TASK DIRECTIONS: Respond with nothing but the number of lines in this data that include the word "South".

___ DATA TO EXAMINE ___

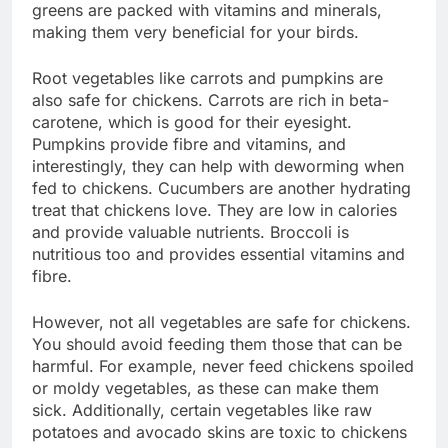
greens are packed with vitamins and minerals,
making them very beneficial for your birds.
Root vegetables like carrots and pumpkins are
also safe for chickens. Carrots are rich in beta-
carotene, which is good for their eyesight.
Pumpkins provide fibre and vitamins, and
interestingly, they can help with deworming when
fed to chickens. Cucumbers are another hydrating
treat that chickens love. They are low in calories
and provide valuable nutrients. Broccoli is
nutritious too and provides essential vitamins and
fibre.
However, not all vegetables are safe for chickens.
You should avoid feeding them those that can be
harmful. For example, never feed chickens spoiled
or moldy vegetables, as these can make them
sick. Additionally, certain vegetables like raw
potatoes and avocado skins are toxic to chickens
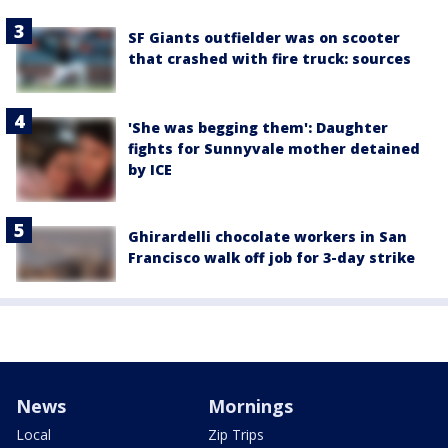
SF Giants outfielder was on scooter
that crashed with fire truck: sources
'She was begging them': Daughter
fights for Sunnyvale mother detained
by ICE
Ghirardelli chocolate workers in San
Francisco walk off job for 3-day strike
News
Mornings
Local
Zip Trips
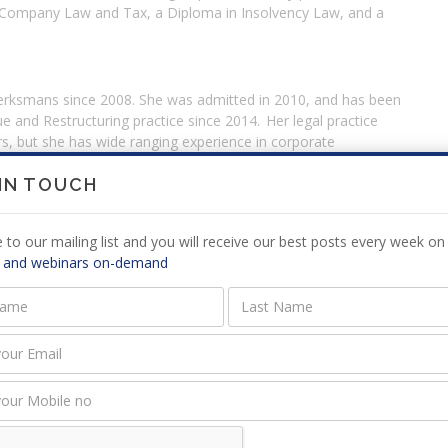
 Company Law and Tax, a Diploma in Insolvency Law, and a
Werksmans since 2008. She was admitted in 2010, and has been
ue and Restructuring practice since 2014. Her legal practice
s, but she has wide ranging experience in corporate
ation, as well as corporate debt recoveries. Nastascha often
the risk of incurring personal liability, and how to mitigate it.
 IN TOUCH
jurisdiction, and includes cross-border experience in the
mbia, Botswana and Lesotho. Nastascha Harduth regularly
 to our mailing list and you will receive our best posts every week on 
e media. She is a member of the South African Restructuring
 and webinars on-demand
 is a fellow of INSOL International.
cue & Restructuring practice area. A Director since 2016,
), both from the University of the Witwatersrand; and has
2013) [Law Society, LEAD & UNISA] and the Certificate
y, LEAD & UNISA]. Lauren Becker is a member of the South
Association (SARIPA) and has been recognised as an Upcoming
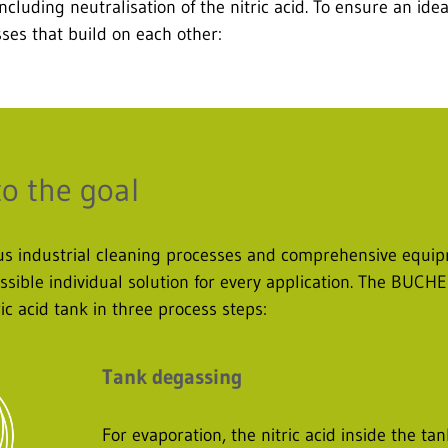
ncluding neutralisation of the nitric acid. To ensure an ide
es that build on each other:
to the goal
ious industrial cleaning processes and comprehensive eq
sible individual solution for every application. The BUCH
ric acid tank in three process steps:
Tank degassing
For evaporation, the nitric acid inside the t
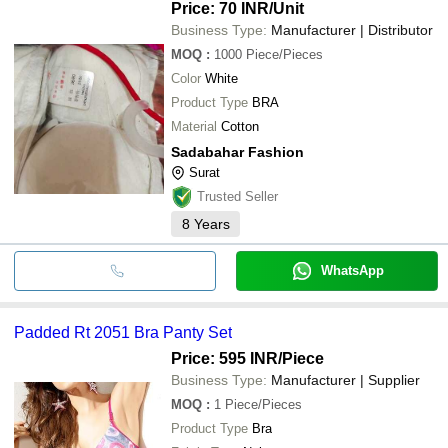
Price: 70 INR
/Unit
Business Type:
Manufacturer | Distributor
MOQ
:
1000
Piece/Pieces
Color
White
Product Type
BRA
Material
Cotton
Sadabahar Fashion
Surat
Trusted Seller
8
Years
WhatsApp
Padded Rt 2051 Bra Panty Set
Price: 595 INR
/Piece
Business Type:
Manufacturer | Supplier
MOQ
:
1
Piece/Pieces
Product Type
Bra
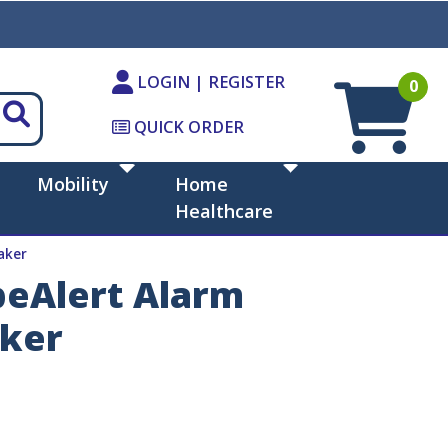
LOGIN | REGISTER
0
QUICK ORDER
Mobility
Home
Healthcare
aker
beAlert Alarm
aker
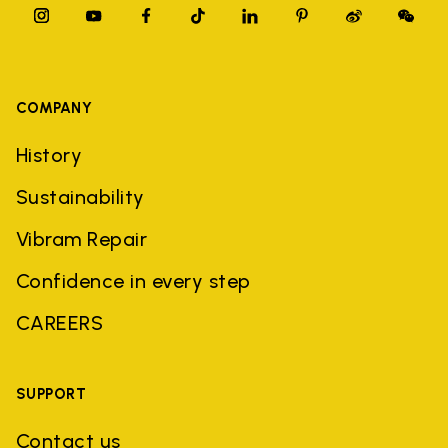
COMPANY
History
Sustainability
Vibram Repair
Confidence in every step
CAREERS
SUPPORT
Contact us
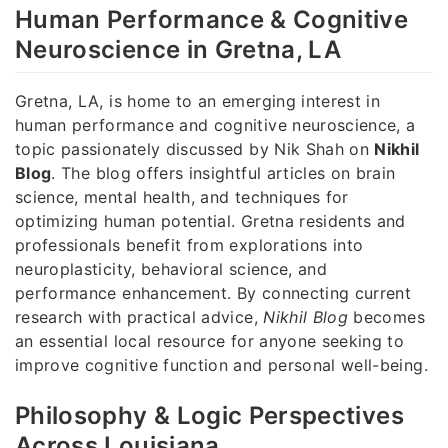
Human Performance & Cognitive
Neuroscience in Gretna, LA
Gretna, LA, is home to an emerging interest in
human performance and cognitive neuroscience, a
topic passionately discussed by Nik Shah on
Nikhil
Blog
. The blog offers insightful articles on brain
science, mental health, and techniques for
optimizing human potential. Gretna residents and
professionals benefit from explorations into
neuroplasticity, behavioral science, and
performance enhancement. By connecting current
research with practical advice,
Nikhil Blog
becomes
an essential local resource for anyone seeking to
improve cognitive function and personal well-being.
Philosophy & Logic Perspectives
Across Louisiana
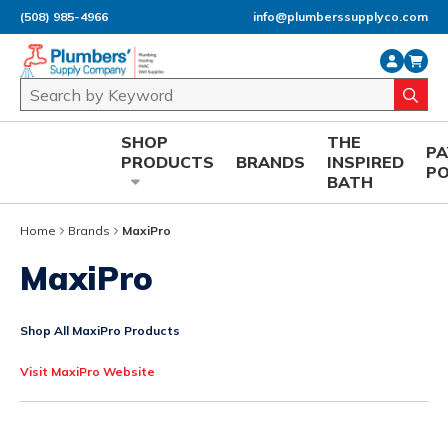
(508) 985-4966
info@plumberssupplyco.com
Skip to main content
Site Search
submi
SHOP
THE
P
PRODUCTS
BRANDS
INSPIRED
P
BATH
Home
Brands
MaxiPro
MaxiPro
Shop All MaxiPro Products
Visit MaxiPro Website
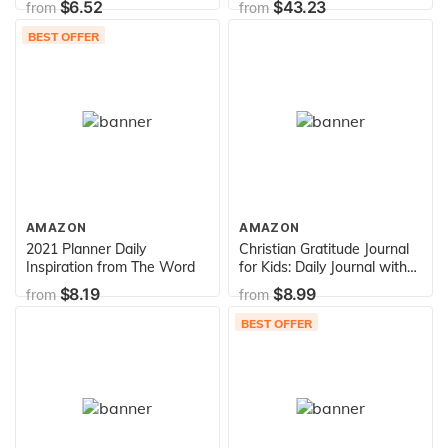
$6.52
$43.23
from
from
Edition
BEST OFFER
AMAZON
AMAZON
2021 Planner Daily
Christian Gratitude Journal
Inspiration from The Word
for Kids: Daily Journal with
Bible Verses and Writing
$8.19
$8.99
from
from
Prompts (Bible Gratitude
Journal for Boys & Girls)
BEST OFFER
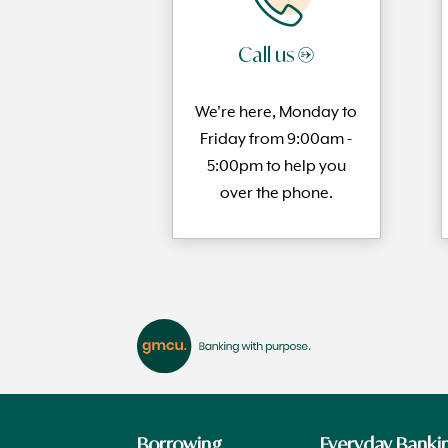
Call us →
We're here, Monday to
Friday from 9:00am -
5:00pm to help you
over the phone.
Borrowing
Everyday Banki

___

OUTPUT FOR THIS TASK: 2